**Required action:** Give back the whole listing exactly as written, leaving out each picture.
======== Collected data ========
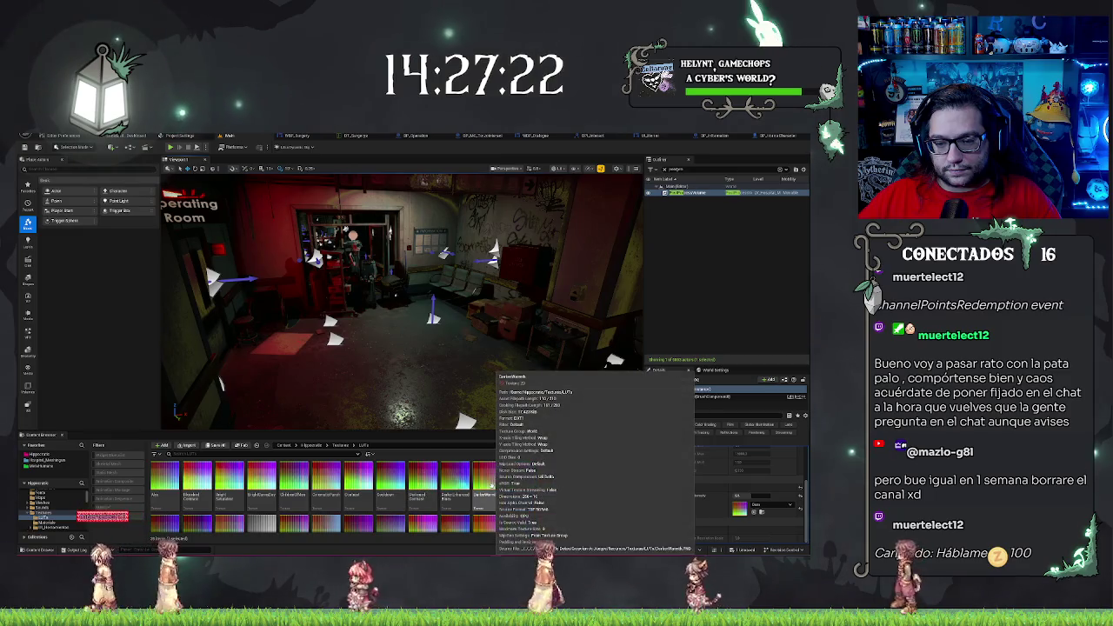
{"action": "scroll", "coordinate": [518, 493], "scroll_direction": "down", "scroll_amount": 1}
Select the next LUT and edit the Color Grading LUT Intensity value
{"action": "left_click", "coordinate": [519, 500]}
========
**Exercise answer:**
{"action": "scroll", "coordinate": [518, 493], "scroll_direction": "down", "scroll_amount": 1}
Select the next LUT and edit the Color Grading LUT Intensity value
{"action": "left_click", "coordinate": [519, 500]}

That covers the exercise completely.